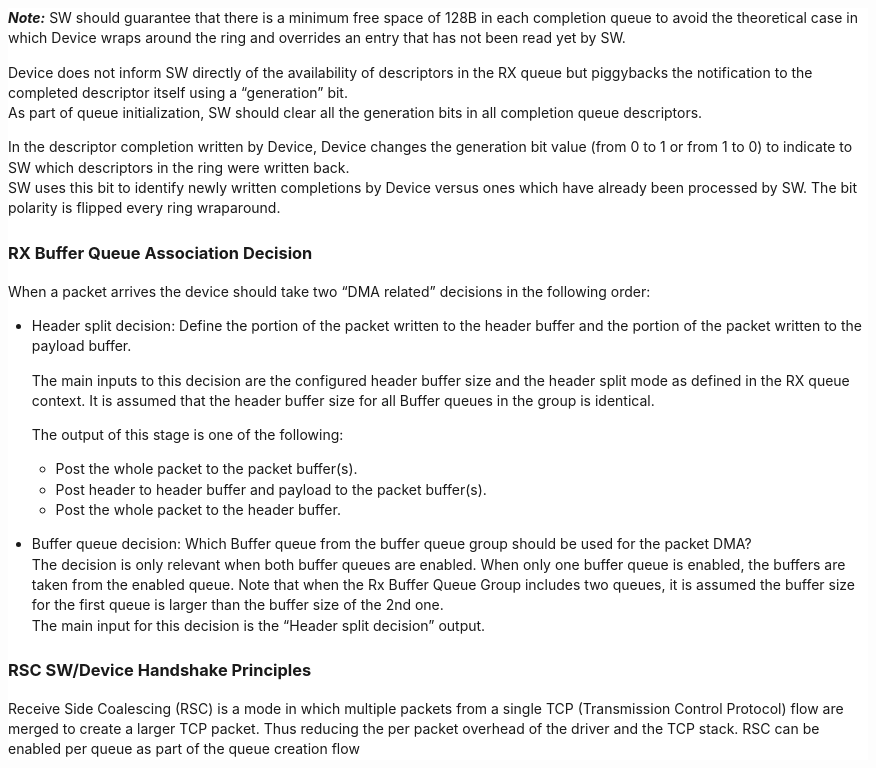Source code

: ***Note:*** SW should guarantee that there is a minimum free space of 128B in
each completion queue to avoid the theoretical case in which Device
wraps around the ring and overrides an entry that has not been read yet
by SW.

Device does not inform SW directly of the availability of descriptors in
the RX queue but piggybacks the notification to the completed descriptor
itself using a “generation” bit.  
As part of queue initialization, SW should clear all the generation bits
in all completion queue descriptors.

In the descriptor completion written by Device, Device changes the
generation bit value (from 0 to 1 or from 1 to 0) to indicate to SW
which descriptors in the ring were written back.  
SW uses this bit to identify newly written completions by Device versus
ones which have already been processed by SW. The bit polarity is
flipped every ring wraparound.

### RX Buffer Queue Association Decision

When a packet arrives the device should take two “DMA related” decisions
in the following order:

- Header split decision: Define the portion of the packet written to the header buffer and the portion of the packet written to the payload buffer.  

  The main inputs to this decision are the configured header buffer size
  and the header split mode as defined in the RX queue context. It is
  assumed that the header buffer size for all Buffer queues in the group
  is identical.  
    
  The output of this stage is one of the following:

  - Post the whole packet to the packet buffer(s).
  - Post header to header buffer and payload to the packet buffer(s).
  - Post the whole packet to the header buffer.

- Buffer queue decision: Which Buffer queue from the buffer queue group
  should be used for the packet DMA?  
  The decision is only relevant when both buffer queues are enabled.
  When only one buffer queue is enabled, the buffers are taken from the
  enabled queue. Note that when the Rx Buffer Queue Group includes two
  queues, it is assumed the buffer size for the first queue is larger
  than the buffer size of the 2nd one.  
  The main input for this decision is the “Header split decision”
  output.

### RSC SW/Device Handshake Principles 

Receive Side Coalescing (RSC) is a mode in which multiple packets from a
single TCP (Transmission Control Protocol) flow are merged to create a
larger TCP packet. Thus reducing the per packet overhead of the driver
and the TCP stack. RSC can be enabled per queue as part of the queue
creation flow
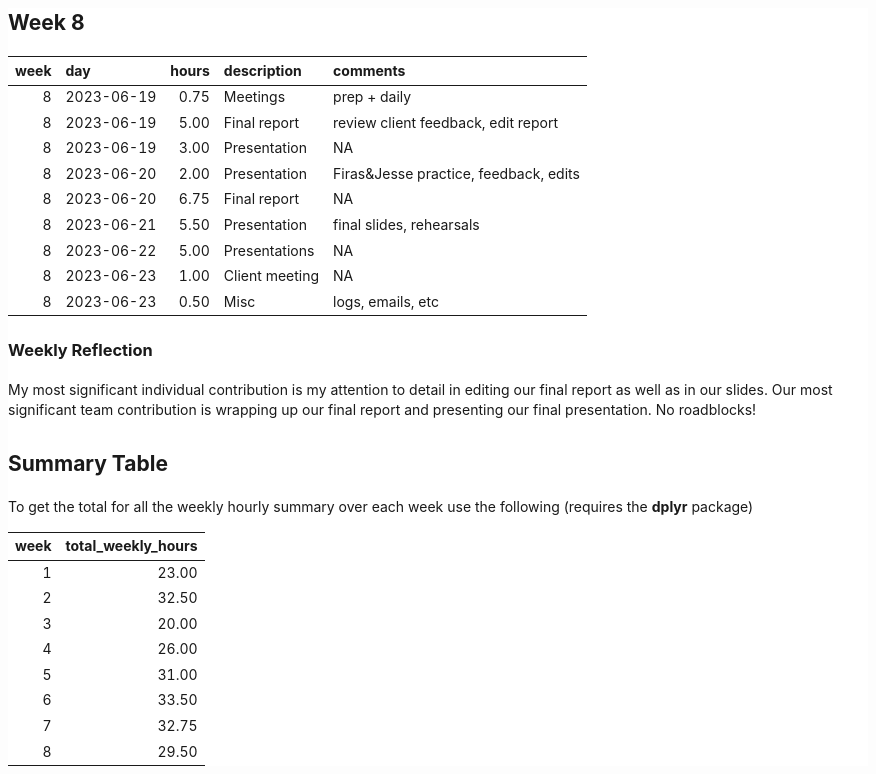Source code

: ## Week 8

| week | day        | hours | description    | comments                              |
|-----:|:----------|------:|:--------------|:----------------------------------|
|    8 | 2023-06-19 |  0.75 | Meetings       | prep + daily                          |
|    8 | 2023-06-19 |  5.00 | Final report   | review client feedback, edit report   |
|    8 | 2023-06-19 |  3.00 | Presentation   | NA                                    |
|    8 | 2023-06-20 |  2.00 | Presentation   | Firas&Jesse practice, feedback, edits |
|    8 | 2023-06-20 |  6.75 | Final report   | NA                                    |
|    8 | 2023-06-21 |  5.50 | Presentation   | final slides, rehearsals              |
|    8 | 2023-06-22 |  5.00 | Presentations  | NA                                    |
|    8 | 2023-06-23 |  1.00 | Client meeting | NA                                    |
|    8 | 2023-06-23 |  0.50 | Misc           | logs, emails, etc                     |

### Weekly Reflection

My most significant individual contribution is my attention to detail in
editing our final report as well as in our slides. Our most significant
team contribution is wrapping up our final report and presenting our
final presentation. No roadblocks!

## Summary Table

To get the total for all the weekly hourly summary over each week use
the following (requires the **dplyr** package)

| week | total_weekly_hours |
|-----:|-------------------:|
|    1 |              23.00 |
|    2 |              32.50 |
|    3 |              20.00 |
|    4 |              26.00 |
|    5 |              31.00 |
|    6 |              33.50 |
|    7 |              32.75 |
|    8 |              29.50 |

================================

Reproduce exactly the section above that begins at the line containing "generation bit value" and ends at the line containing "- Post the whole packet to the packet", leaving out all other lines.

generation bit value (from 0 to 1 or from 1 to 0) to indicate to SW
which descriptors in the ring were written back.  
SW uses this bit to identify newly written completions by Device versus
ones which have already been processed by SW. The bit polarity is
flipped every ring wraparound.

### RX Buffer Queue Association Decision

When a packet arrives the device should take two “DMA related” decisions
in the following order:

- Header split decision: Define the portion of the packet written to the header buffer and the portion of the packet written to the payload buffer.  

  The main inputs to this decision are the configured header buffer size
  and the header split mode as defined in the RX queue context. It is
  assumed that the header buffer size for all Buffer queues in the group
  is identical.  
    
  The output of this stage is one of the following:

  - Post the whole packet to the packet buffer(s).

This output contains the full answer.